In Resounding Events, one of the world's preeminent political theorists reflects on a career as an academic hailing from the working class. Connolly explores how diverse events jolt and animate thinking, and he enunciates the tasks of engaged intellectuals today.
Winner, Easton Prize for Political Theory, 2023
"A rich meditation on how events prompt memories that open up new ways of seeing, thinking, acting, and being.
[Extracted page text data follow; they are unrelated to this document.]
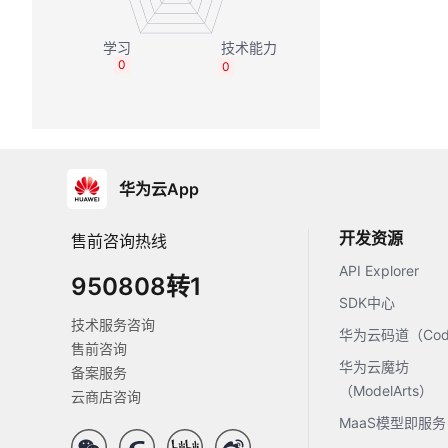
0
0
华为云App
开发资源
售前咨询热线
API Explorer
950808转1
SDK中心
技术服务咨询
华为云码道（Code
售前咨询
华为云魔坊
备案服务
（ModelArts）
云商店咨询
MaaS模型即服务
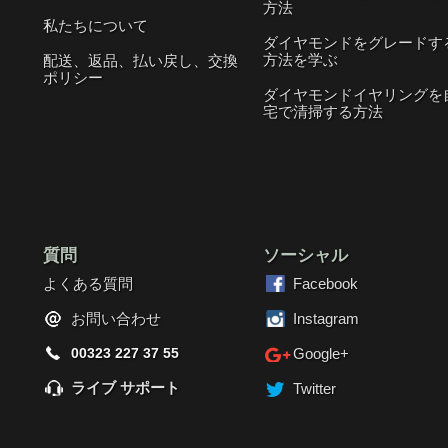
方法
私たちについて
ダイヤモンドをグレードす
方法を学ぶ
配送、返品、払い戻し、交換
ポリシー
ダイヤモンドイヤリングを
宅で清掃する方法
質問
ソーシャル
よくある質問
Facebook
お問い合わせ
Instagram
00323 227 37 55
Google+
ライブ サポート
Twitter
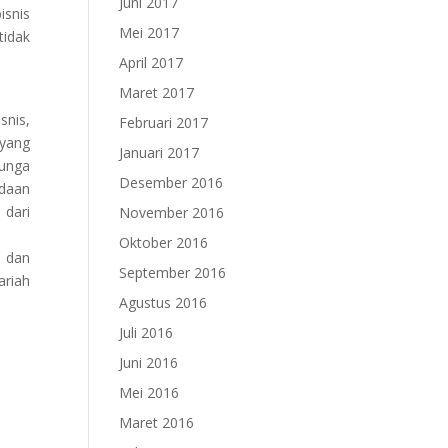
Juni 2017
isnis
Mei 2017
tidak
April 2017
Maret 2017
snis,
Februari 2017
 yang
Januari 2017
bunga
Desember 2016
edaan
 dari
November 2016
Oktober 2016
n dan
September 2016
ariah
Agustus 2016
Juli 2016
Juni 2016
Mei 2016
Maret 2016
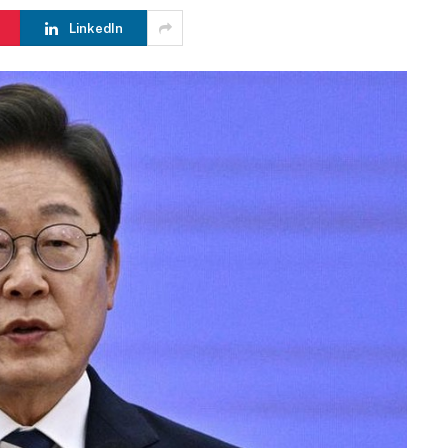
LinkedIn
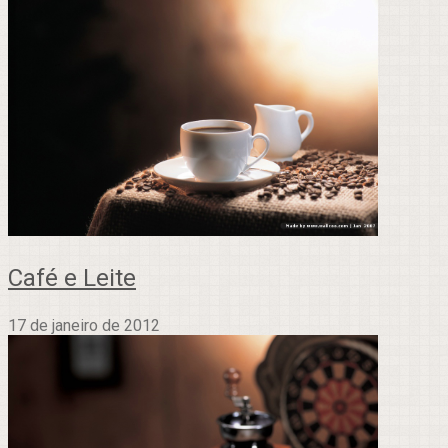
Café e Leite
17 de janeiro de 2012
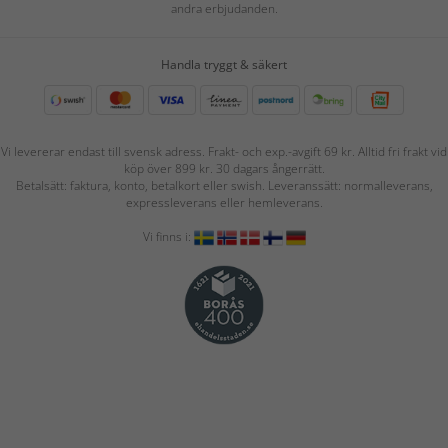
andra erbjudanden.
Handla tryggt & säkert
Vi levererar endast till svensk adress. Frakt- och exp.-avgift 69 kr. Alltid fri frakt vid
köp över 899 kr. 30 dagars ångerrätt.
Betalsätt: faktura, konto, betalkort eller swish. Leveranssätt: normalleverans,
expressleverans eller hemleverans.
Vi finns i:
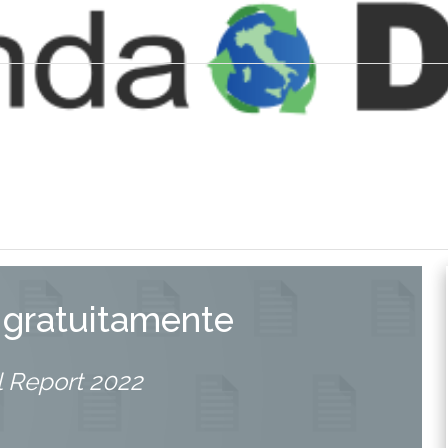
 gratuitamente
 Report 2022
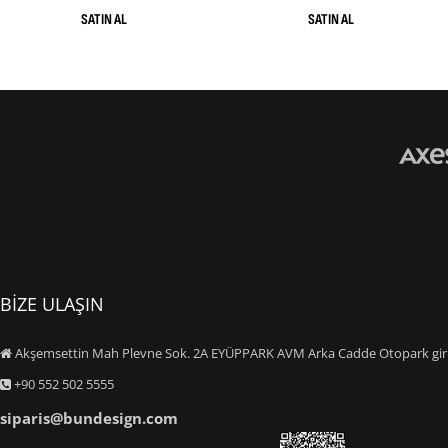
BİZE ULAŞIN
Akşemsettin Mah Plevne Sok. 2A EYÜPPARK AVM Arka Cadde Otopark giriş
+90 552 502 5555
siparis@bundesign.com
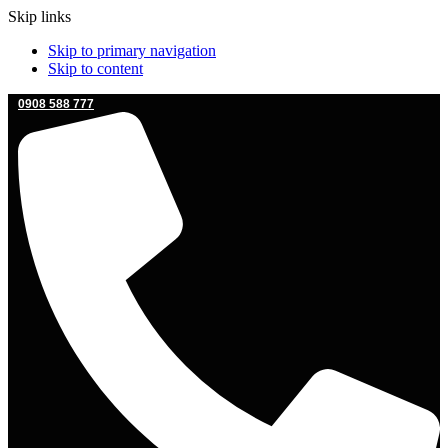
Skip links
Skip to primary navigation
Skip to content
0908 588 777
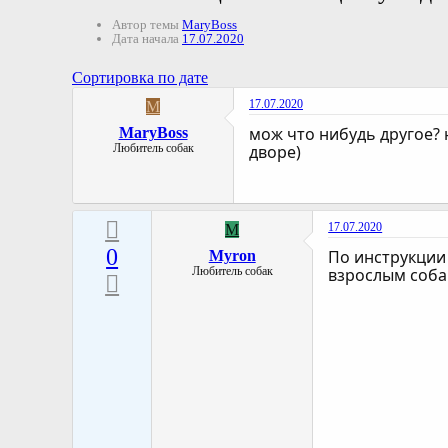
Автор темы
MaryBoss
Дата начала
17.07.2020
Сортировка по дате
17.07.2020
M
мож что нибудь другое? н
MaryBoss
Любитель собак
дворе)
17.07.2020
M
0
По инструкции 
Myron
Любитель собак
взрослым соба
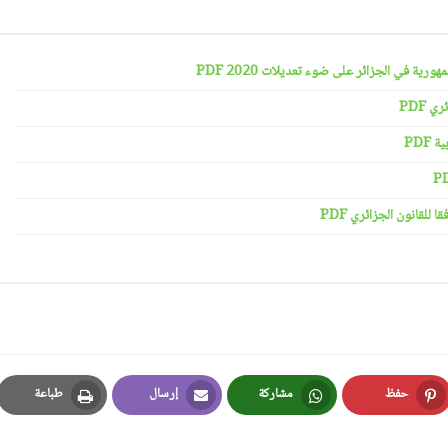
رية في الجزائر على ضوء تعديلات 2020 PDF
 PDF
PDF
لقانون الجزائري PDF
حفظ
مشاركة
إرسال
طباعة
Print
Email
Whatsapp
Pinterest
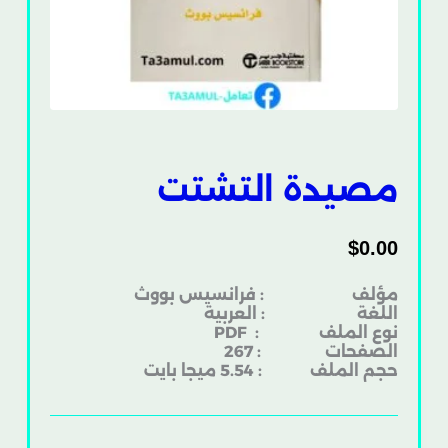
مصيدة التشتت
$
0.00
مؤلف : فرانسيس بووث
اللغة : العربية
نوع الملف
: PDF
الصفحات : 267
حجم الملف : 5.54 ميجا بايت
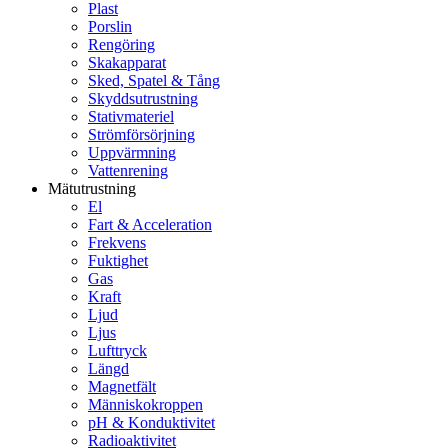
Plast
Porslin
Rengöring
Skakapparat
Sked, Spatel & Tång
Skyddsutrustning
Stativmateriel
Strömförsörjning
Uppvärmning
Vattenrening
Mätutrustning
El
Fart & Acceleration
Frekvens
Fuktighet
Gas
Kraft
Ljud
Ljus
Lufttryck
Längd
Magnetfält
Människokroppen
pH & Konduktivitet
Radioaktivitet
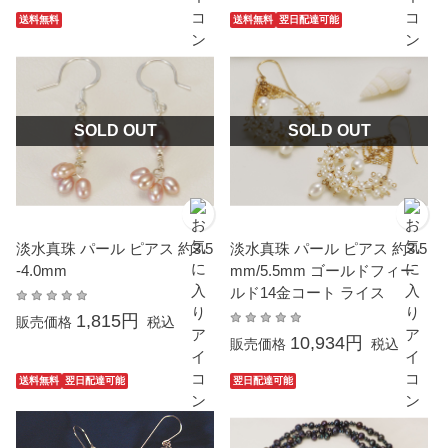
送料無料
送料無料
翌日配達可能
SOLD OUT
SOLD OUT
淡水真珠 パール ピアス 約3.5
淡水真珠 パール ピアス 約3.5
-4.0mm
mm/5.5mm ゴールドフィー
ルド14金コート ライス
1,815円
販売価格
税込
10,934円
販売価格
税込
送料無料
翌日配達可能
翌日配達可能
Resounding Events is the story--often poignant, sometimes funny--of a working-class kid from Flint, Michigan, who became one of the most restlessly creative political theorists in America."--
Michael J. Sandel, author of
The Tyranny of Merit: Can We Find the Common Good? "Drawing on memory as 'a series of echo chambers within which thinking vibrates, ' William Connolly elegantly weaves working class legacies and family affections into his half-century exploration of critical political theory and radical politics. Connollyʻs characteristic voice--urgent, galloping sentences; long, staccato lists; and wry, understated humor--invites us in."--
Kathy Ferguson, University of Hawaiʻi
In
Resounding Events, one of the world's preeminent political theorists reflects on a career as an academic hailing from the working class. From youthful experiences of McCarthyism, to the resurgence of white evangelicalism, to the advent of aspirational fascism and the acceleration of the Anthropocene, Connolly traces a career spent passionately engaged in making a more just, diverse, and equitable world. He surveys the shifting ground upon which politics can be pursued; and he discloses how to be an intellectual in universities that today do not encourage that practice.
Far more than a memoir,
Resounding Events probes the concerns that have animated Connolly's work across more than a dozen books by tracing the bumpy imbrications of event, memory and thinking in intellectual life. The book shows how resonances between event and memory can help forge new concepts better adjusted to an emergent situation. Addressing tensions between working class experience and norms of the academy, his father's coma, antiwar protests, the growing disaffection of the white working class, the neoliberalization of the university, climate denialism, and his sister's experience with workers shifting to Trump, Connolly shows how engaged intellectuals become worthy of the events they encounter.
William E. Connolly is Krieger-Eisenhower Professor at Johns Hopkins, where he teaches political theory.